> [What the exercise asks]
The required answer is the data below, restated word for word with images omitted.

> [Data shown]
*** Block opens ***

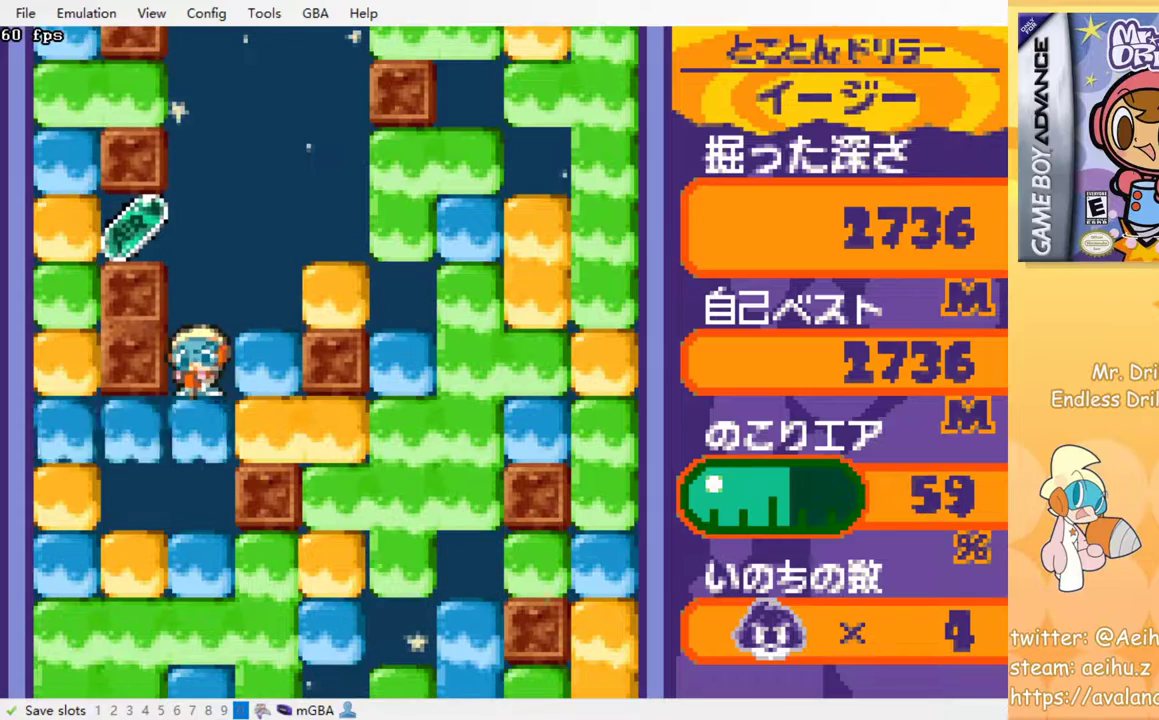
{"buttons": [], "events": [[50, "DPAD_DOWN", "up"], [100, "SQUARE", "up"], [350, "DPAD_DOWN", "down"], [383, "SQUARE", "down"], [483, "SQUARE", "up"], [500, "DPAD_DOWN", "up"]]}
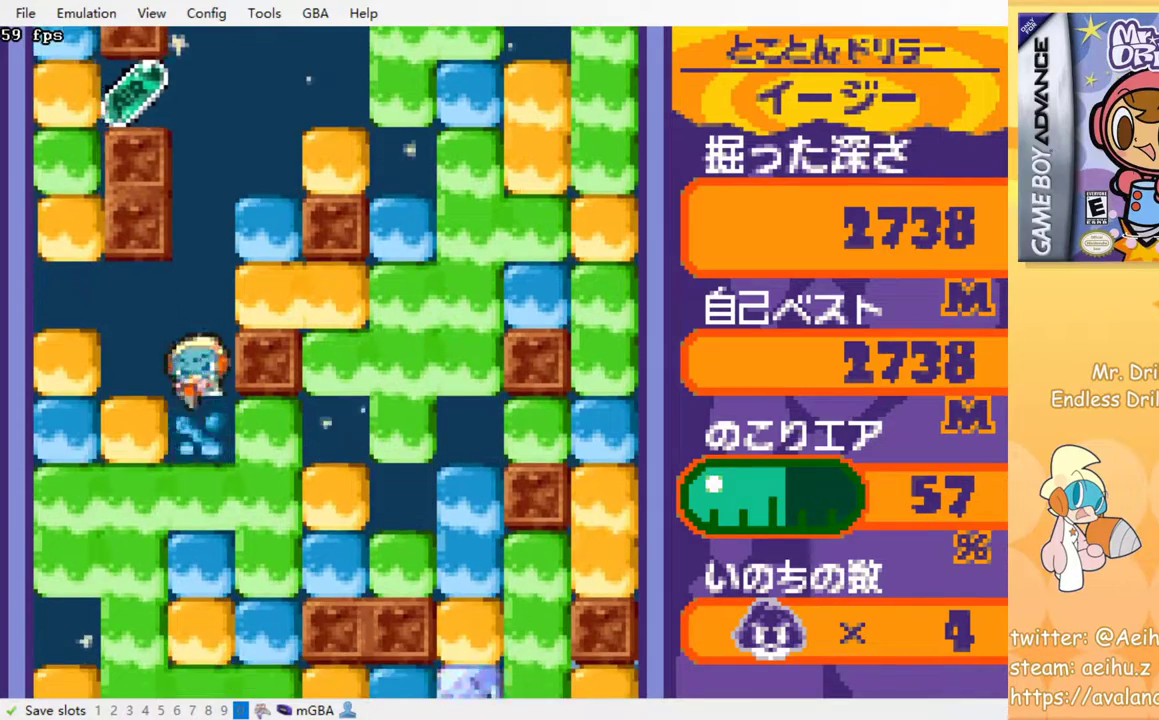
{"buttons": ["SQUARE", "DPAD_DOWN"], "events": [[100, "DPAD_LEFT", "down"], [200, "SQUARE", "down"], [217, "DPAD_LEFT", "up"], [300, "SQUARE", "up"], [317, "DPAD_DOWN", "down"], [450, "SQUARE", "down"]]}
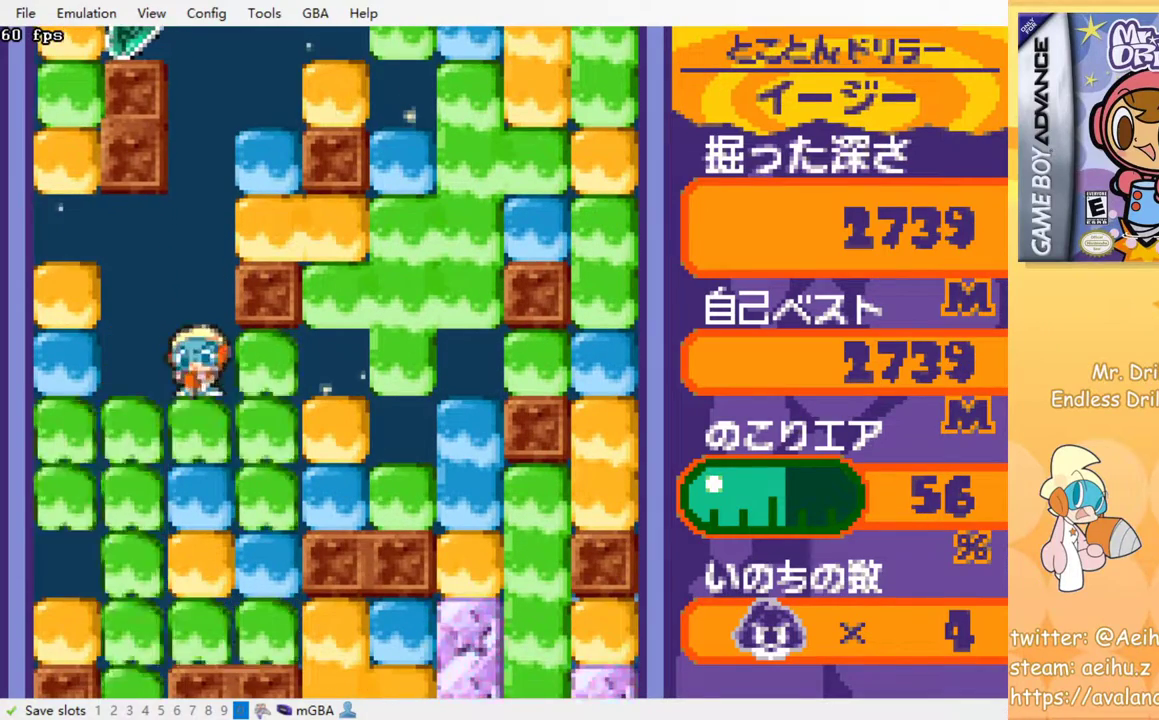
{"buttons": ["DPAD_DOWN"], "events": [[83, "SQUARE", "up"], [183, "SQUARE", "down"], [300, "SQUARE", "up"], [367, "SQUARE", "down"], [467, "SQUARE", "up"]]}
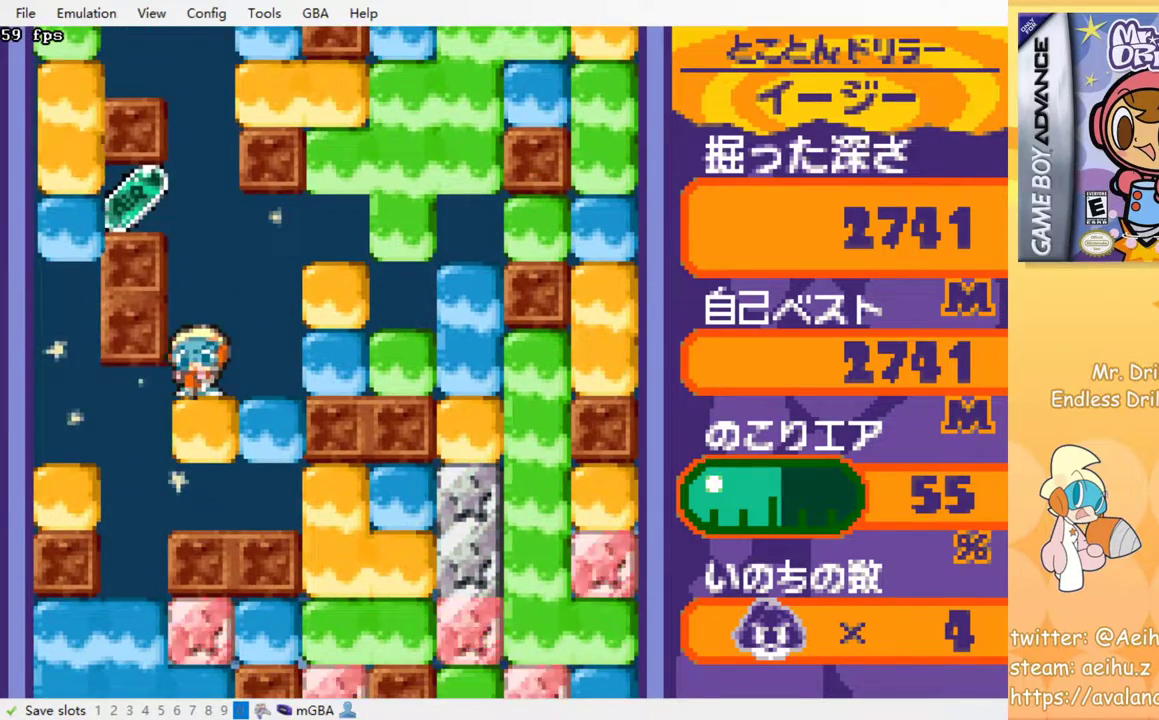
{"buttons": [], "events": [[67, "SQUARE", "down"], [183, "SQUARE", "up"], [283, "DPAD_DOWN", "up"]]}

*** Block closes ***

> [Expected output]
{"buttons": [], "events": [[50, "DPAD_DOWN", "up"], [100, "SQUARE", "up"], [350, "DPAD_DOWN", "down"], [383, "SQUARE", "down"], [483, "SQUARE", "up"], [500, "DPAD_DOWN", "up"]]}
{"buttons": ["SQUARE", "DPAD_DOWN"], "events": [[100, "DPAD_LEFT", "down"], [200, "SQUARE", "down"], [217, "DPAD_LEFT", "up"], [300, "SQUARE", "up"], [317, "DPAD_DOWN", "down"], [450, "SQUARE", "down"]]}
{"buttons": ["DPAD_DOWN"], "events": [[83, "SQUARE", "up"], [183, "SQUARE", "down"], [300, "SQUARE", "up"], [367, "SQUARE", "down"], [467, "SQUARE", "up"]]}
{"buttons": [], "events": [[67, "SQUARE", "down"], [183, "SQUARE", "up"], [283, "DPAD_DOWN", "up"]]}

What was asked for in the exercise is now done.